→ **WHAT YOU NEED TO DO**
When writing out the entries below, keep only the lines from the line with "right eye: (239, 31)" to the line with "left shoulder: (1002, 467)", both included, exactly as they are, and leave the pictures aside.

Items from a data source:
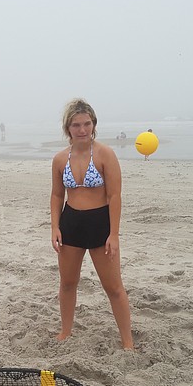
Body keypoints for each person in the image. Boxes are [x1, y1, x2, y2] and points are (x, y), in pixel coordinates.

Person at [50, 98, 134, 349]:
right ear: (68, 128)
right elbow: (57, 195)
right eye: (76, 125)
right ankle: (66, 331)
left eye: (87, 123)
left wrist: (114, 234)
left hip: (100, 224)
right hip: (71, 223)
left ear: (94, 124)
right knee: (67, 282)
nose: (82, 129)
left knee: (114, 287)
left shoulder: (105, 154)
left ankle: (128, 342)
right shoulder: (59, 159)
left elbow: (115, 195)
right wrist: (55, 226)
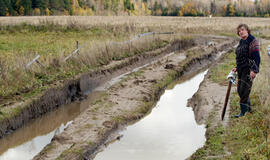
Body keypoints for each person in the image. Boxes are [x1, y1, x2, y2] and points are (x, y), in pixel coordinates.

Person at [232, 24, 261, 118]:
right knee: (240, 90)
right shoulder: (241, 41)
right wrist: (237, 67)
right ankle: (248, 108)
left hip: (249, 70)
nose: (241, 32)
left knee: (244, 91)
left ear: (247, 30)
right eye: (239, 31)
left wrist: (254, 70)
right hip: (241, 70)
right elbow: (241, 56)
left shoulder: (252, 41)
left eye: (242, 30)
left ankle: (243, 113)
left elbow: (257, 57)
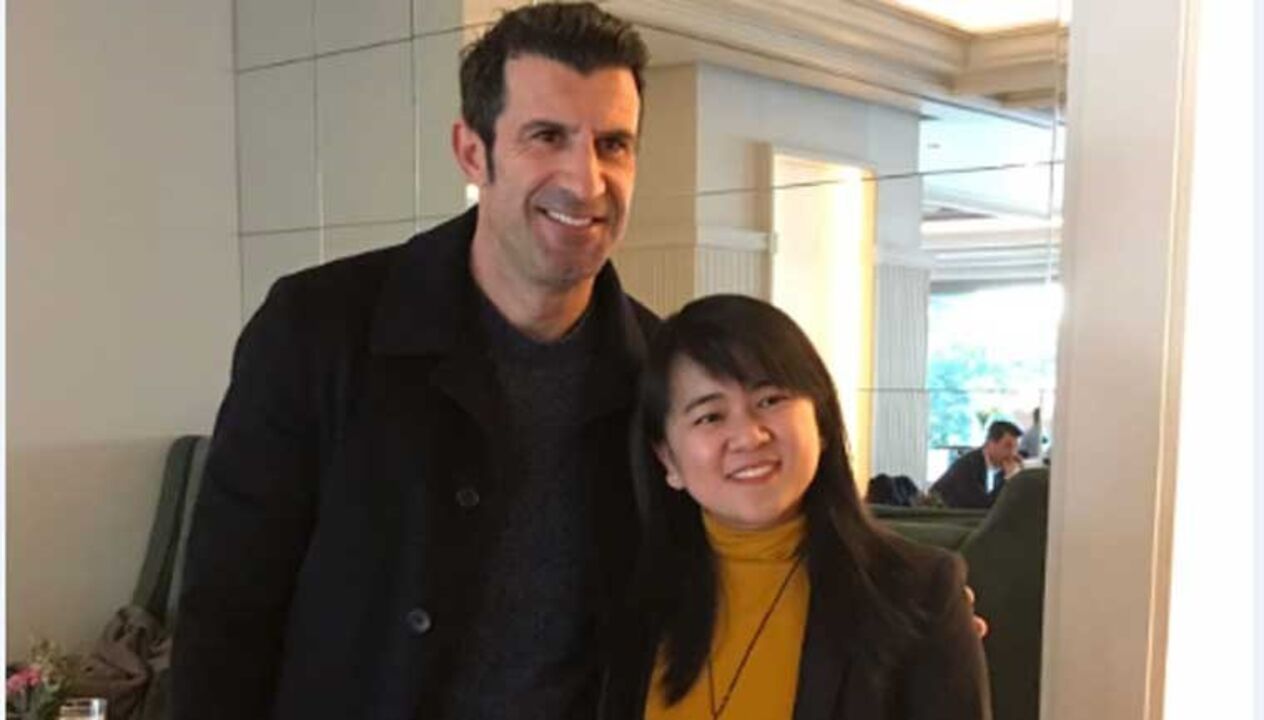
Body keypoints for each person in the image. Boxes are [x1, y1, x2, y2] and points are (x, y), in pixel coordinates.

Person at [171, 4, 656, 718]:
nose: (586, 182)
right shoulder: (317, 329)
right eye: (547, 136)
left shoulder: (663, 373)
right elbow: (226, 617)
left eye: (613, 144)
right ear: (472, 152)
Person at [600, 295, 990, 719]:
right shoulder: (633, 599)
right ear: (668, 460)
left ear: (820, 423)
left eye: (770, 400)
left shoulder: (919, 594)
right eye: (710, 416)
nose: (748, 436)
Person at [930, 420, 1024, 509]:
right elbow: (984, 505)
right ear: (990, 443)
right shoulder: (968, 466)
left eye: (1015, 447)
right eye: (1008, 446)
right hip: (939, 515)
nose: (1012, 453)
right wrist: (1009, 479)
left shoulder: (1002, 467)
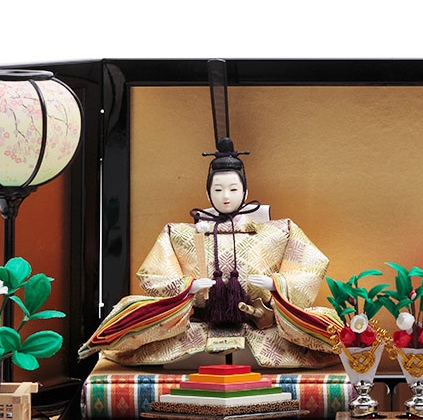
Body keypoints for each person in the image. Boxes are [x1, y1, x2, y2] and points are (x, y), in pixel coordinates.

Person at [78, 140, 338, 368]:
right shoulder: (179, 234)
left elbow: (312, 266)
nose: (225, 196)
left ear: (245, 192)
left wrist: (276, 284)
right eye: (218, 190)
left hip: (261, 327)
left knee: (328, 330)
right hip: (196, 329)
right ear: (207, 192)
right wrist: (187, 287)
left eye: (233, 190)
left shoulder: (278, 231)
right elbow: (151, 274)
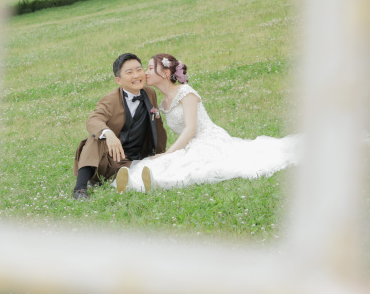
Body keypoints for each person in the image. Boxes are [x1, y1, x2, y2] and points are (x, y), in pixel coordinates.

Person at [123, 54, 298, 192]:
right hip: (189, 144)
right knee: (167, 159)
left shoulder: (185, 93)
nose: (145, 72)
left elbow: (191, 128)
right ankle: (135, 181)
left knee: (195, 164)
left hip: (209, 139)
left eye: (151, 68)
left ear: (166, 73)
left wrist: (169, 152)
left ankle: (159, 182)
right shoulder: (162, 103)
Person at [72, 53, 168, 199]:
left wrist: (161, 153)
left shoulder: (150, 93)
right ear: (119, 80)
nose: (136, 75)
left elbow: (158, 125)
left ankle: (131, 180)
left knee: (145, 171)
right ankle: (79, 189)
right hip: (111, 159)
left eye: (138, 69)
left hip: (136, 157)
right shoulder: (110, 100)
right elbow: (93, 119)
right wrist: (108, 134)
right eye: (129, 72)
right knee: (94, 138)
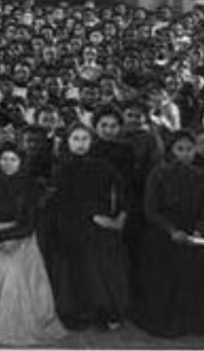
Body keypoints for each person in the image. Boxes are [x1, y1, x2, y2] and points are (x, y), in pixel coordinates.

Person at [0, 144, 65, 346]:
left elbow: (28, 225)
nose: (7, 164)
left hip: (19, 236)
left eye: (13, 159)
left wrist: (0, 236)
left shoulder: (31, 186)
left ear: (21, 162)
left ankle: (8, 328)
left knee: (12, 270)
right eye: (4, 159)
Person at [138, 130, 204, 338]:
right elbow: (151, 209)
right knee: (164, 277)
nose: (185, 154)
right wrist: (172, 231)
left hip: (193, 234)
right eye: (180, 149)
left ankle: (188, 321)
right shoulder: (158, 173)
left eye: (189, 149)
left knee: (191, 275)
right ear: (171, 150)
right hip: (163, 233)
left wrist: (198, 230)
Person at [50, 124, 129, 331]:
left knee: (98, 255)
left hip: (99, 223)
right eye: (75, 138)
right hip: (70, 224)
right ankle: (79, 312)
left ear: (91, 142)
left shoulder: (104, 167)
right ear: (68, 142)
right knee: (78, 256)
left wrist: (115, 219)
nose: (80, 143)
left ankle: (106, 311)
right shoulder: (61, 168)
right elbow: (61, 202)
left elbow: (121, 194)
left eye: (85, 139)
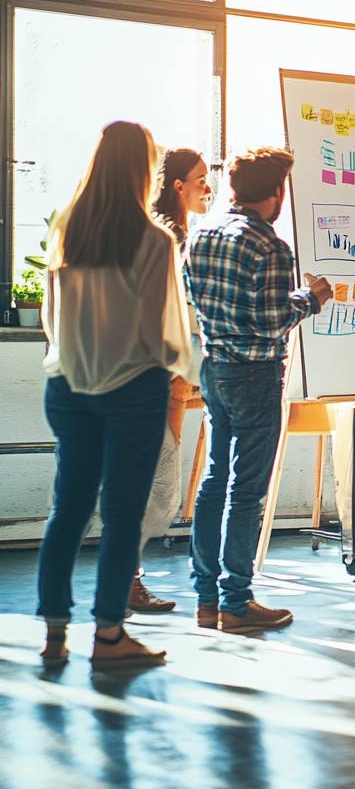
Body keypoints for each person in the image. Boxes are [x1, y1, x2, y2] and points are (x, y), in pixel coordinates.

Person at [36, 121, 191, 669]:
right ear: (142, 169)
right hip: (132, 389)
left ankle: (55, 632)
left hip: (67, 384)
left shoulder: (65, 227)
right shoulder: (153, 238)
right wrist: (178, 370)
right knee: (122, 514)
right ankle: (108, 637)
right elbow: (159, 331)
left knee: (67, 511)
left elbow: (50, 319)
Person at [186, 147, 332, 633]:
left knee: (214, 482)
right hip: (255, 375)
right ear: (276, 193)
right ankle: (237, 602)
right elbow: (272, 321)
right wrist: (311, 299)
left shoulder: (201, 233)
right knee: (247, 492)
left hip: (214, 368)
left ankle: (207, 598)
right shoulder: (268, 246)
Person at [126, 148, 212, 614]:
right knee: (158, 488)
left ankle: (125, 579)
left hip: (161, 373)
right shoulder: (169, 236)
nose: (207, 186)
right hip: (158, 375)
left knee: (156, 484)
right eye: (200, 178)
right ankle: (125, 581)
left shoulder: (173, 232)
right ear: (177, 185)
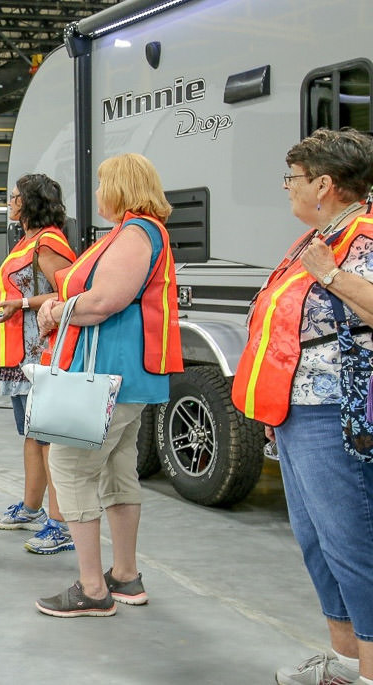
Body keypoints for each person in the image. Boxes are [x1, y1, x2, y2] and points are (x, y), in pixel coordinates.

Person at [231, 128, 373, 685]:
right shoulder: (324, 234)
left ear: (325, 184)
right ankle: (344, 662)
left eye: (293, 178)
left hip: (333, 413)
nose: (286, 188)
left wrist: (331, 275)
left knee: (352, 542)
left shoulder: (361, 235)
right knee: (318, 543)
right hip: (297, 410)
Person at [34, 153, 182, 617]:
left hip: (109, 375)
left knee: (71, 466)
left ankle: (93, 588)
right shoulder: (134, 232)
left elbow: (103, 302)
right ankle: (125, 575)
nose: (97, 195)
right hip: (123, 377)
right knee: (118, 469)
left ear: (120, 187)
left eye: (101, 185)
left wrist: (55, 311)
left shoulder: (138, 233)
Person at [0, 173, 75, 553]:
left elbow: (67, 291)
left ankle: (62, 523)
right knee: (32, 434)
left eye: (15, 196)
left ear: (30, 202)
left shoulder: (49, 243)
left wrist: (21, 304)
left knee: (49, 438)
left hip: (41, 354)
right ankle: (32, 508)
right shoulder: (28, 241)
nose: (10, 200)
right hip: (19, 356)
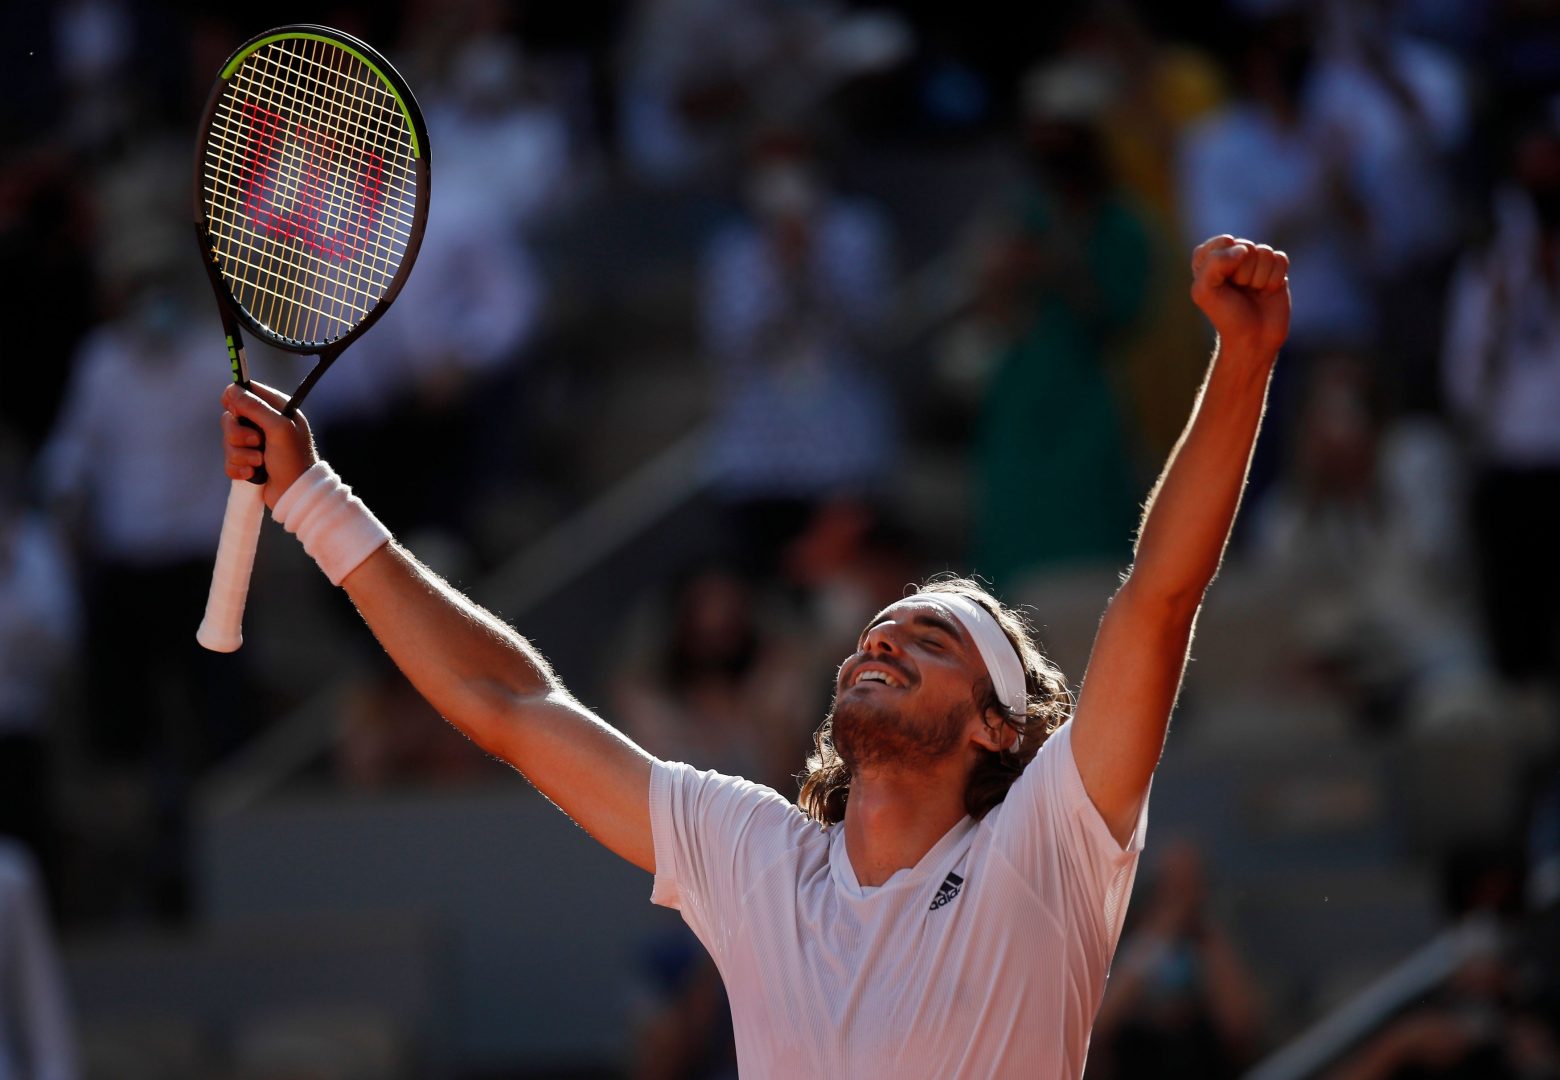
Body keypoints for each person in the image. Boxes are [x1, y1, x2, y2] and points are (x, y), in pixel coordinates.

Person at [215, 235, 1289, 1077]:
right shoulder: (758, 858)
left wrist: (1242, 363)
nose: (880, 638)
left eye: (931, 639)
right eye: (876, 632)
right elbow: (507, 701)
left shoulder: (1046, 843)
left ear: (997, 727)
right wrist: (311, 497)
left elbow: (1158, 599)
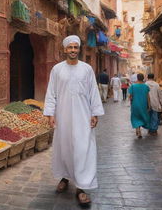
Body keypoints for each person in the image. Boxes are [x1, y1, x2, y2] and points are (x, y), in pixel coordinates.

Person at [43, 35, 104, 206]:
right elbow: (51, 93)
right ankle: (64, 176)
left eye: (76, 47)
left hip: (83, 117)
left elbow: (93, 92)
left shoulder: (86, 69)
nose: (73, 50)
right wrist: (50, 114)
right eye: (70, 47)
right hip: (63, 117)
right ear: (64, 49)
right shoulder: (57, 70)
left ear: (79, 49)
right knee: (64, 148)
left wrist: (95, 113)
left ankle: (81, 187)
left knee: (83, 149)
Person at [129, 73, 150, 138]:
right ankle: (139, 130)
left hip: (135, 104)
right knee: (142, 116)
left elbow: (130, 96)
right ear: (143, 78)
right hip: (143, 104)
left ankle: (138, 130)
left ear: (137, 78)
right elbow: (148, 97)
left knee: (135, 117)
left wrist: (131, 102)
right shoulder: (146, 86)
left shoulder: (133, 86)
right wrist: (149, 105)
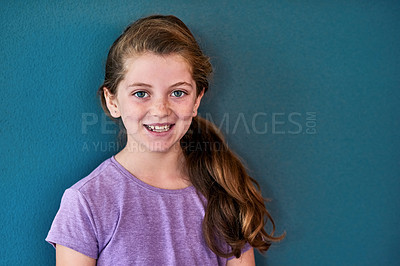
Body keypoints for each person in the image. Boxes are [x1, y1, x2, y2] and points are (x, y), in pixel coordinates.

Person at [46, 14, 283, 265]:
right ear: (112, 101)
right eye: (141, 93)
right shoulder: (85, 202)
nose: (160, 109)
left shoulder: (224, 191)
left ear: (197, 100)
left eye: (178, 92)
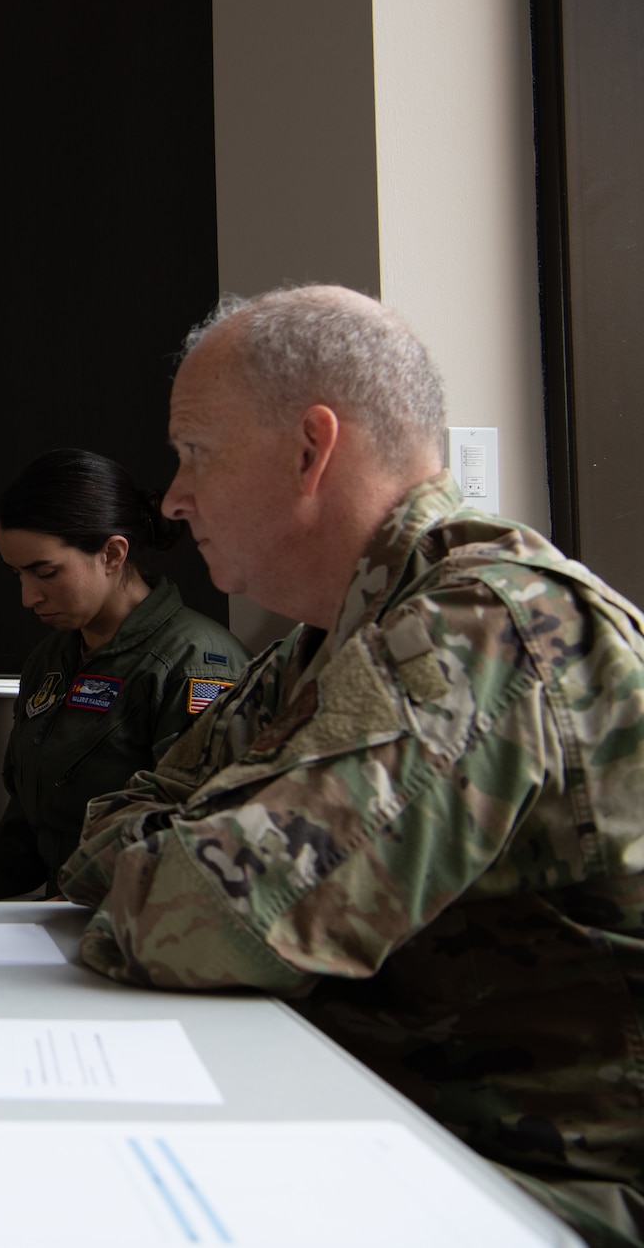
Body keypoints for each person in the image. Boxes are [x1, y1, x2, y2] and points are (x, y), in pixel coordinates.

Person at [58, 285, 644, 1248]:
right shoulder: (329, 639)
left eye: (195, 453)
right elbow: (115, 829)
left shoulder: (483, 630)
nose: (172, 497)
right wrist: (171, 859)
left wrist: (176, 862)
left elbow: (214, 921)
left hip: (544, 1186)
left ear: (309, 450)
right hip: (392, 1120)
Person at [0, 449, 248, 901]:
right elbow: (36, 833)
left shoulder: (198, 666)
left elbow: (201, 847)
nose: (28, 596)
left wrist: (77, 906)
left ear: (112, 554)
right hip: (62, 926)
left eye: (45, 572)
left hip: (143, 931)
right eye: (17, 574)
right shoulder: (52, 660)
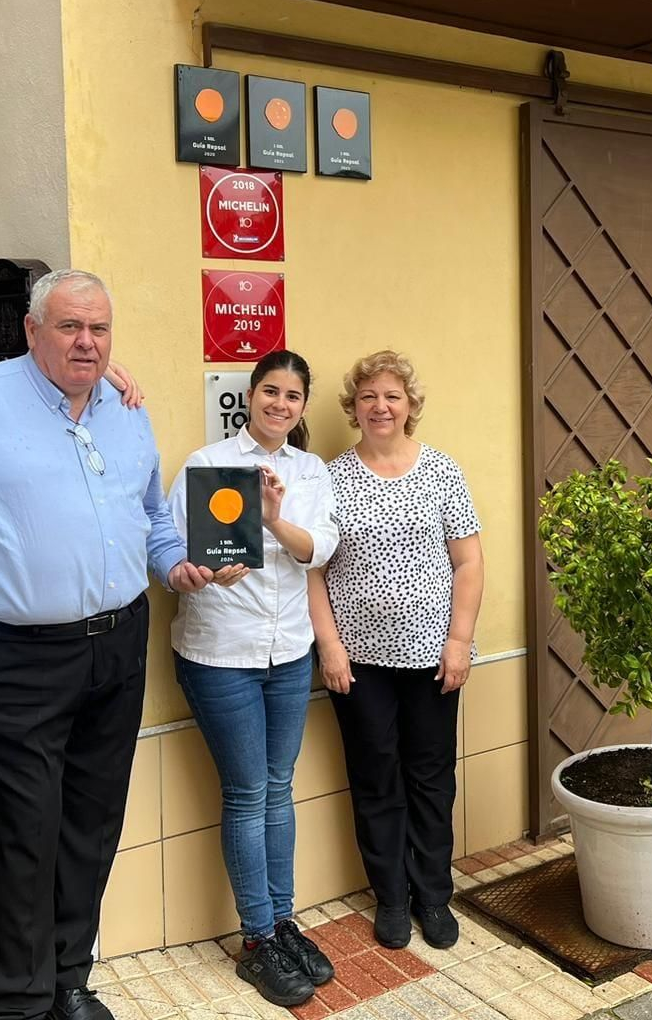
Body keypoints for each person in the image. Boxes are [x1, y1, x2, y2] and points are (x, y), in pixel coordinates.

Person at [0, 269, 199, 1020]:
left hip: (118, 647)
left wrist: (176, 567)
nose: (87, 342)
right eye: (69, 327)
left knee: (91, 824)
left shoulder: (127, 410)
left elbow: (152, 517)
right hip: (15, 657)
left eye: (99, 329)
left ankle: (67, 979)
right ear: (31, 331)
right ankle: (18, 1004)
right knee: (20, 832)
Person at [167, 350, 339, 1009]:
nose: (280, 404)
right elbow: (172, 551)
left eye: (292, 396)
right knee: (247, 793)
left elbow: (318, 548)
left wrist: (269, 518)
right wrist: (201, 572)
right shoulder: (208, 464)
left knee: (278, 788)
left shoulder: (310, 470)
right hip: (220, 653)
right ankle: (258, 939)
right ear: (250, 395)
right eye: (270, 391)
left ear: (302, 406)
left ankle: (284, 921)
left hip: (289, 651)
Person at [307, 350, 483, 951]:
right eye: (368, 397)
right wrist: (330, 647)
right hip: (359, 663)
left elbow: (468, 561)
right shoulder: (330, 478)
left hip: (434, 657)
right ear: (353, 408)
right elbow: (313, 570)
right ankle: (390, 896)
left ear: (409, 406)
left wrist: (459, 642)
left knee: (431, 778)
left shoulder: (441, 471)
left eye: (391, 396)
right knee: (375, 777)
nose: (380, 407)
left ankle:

→ **RESPONSE FOR THIS EXERCISE**
right eye: (239, 31)
left wrist: (254, 70)
right hip: (241, 70)
right elbow: (241, 56)
left shoulder: (252, 41)
left eye: (242, 30)
left ankle: (243, 113)
left elbow: (257, 57)
Body keypoints for each person in the image. Boxes are [x1, y1, x2, y2] and points are (x, y), in pixel coordinates.

Person at [171, 4, 656, 718]:
nose: (586, 182)
right shoulder: (317, 329)
right eye: (547, 136)
left shoulder: (663, 373)
right elbow: (226, 617)
left eye: (613, 144)
right ear: (472, 152)
Person at [600, 295, 990, 719]:
right shoulder: (633, 599)
right ear: (668, 460)
left ear: (820, 423)
left eye: (770, 400)
left shoulder: (919, 594)
right eye: (710, 416)
nose: (748, 436)
Person at [930, 420, 1024, 509]:
right elbow: (984, 505)
right ear: (990, 443)
right shoulder: (968, 466)
left eye: (1015, 447)
right eye: (1008, 446)
right hip: (939, 515)
nose: (1012, 453)
right wrist: (1009, 479)
left shoulder: (1002, 467)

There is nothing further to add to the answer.